Driver-Penumpang Anjem Khusus Anak UNS
Anjem pun menjadi andalan mahasiswa sebab bisa menyesuaikan kebutuhan para pengemudi. Hal ini diungkapkan salah satu mahasiswa Fakultas Teknik, Indra (23).
"Biasanya sih minta buat anterin makanan, tapi pernah waktu minta diantar ke stasiun itu bisa diajak cepat. Kalau ojol kita sungkan misal minta cepat," jelasnya.
Rasa aman juga dirasakan para penumpang dan pengemudi lantaran jasa anjem hanya bisa dilakukan oleh mahasiswa atau alumni UNS. Hal ini diungkapkan salah satu penyedia jasa anjem, Tania (20).
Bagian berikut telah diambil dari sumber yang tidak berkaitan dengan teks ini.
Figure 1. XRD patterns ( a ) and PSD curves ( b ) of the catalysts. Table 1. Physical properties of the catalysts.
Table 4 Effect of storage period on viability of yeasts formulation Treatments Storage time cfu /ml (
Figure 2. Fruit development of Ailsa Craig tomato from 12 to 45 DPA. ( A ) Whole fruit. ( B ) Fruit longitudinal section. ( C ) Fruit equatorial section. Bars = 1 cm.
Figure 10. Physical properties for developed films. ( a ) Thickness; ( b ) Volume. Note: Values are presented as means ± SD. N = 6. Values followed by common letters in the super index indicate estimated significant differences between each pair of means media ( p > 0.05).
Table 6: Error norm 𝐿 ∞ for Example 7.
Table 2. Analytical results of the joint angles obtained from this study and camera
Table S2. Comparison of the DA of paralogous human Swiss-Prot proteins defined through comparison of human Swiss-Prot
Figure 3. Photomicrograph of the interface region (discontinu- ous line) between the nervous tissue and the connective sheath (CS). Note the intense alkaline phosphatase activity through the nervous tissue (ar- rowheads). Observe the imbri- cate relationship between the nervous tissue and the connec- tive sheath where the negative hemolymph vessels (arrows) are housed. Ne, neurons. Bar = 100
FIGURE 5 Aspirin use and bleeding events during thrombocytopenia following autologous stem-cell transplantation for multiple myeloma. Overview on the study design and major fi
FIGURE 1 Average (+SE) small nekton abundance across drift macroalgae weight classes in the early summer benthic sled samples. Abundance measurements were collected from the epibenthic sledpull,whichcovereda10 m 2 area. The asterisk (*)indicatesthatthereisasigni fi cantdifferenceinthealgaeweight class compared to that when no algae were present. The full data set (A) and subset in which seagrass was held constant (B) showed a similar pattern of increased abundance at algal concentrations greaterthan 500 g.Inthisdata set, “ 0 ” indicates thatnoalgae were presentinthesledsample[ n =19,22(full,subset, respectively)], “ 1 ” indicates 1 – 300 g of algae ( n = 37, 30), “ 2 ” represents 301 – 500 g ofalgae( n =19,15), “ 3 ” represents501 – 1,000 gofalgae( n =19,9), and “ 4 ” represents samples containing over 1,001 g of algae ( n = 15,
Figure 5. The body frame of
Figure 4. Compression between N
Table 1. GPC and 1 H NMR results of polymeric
"Yang bisa ikut anjem itu cuma mahasiswa harusnya, soalnya kalau di Telegram kan kita buat bisa masuk grup itu ditanya fakultas mana, jenis kelaminnya apa. Jadi kayak nggak bisa sembarang orang masuk grup," terang Taniakepada detikJateng.
Ia pun turut mendukung fenomena anjem yang tengah ramai di kalangan mahasiswa UNS. Para mahasiswa bisa mencari pemasukan lewat anjem yang dinilai lumayan.
"Sehari bisa 5-10 penumpang, paling murah Rp 5 ribu, pernah sampai Rp 20 ribu. Kan worth it lah ya buat mahasiswa apalagi yang merantau. Bisa manfaatin motor," jelasnya.
Klaim Jasa Anjem Berlangsung Lama
Tania yang sudah 3 semester melayani jasa anjem itu mengaku tak mengetahui sejak kapan jasa anjem ada. Jasa itu telah ada sejak dirinya mulai berkuliah di UNS.
"Kalau anjem sebenarnya sudah lama, katingku tahun 2017 itu katanya sudah pernah. Tapi ini baru ramai memang karena orang ramai ngomongin di X sama dibuat grupnya di Telegram," jelas Tania.
"Penumpang juga nggak perlu ribet, karena mereka bisa bayar lewat QRIS atau e-money juga. Bayarnya dihitung per kilometer, di bawah 3 kilometer itu Rp 5 ribu, setelahnya per km ditambah Rp 2 ribu," tutur dia.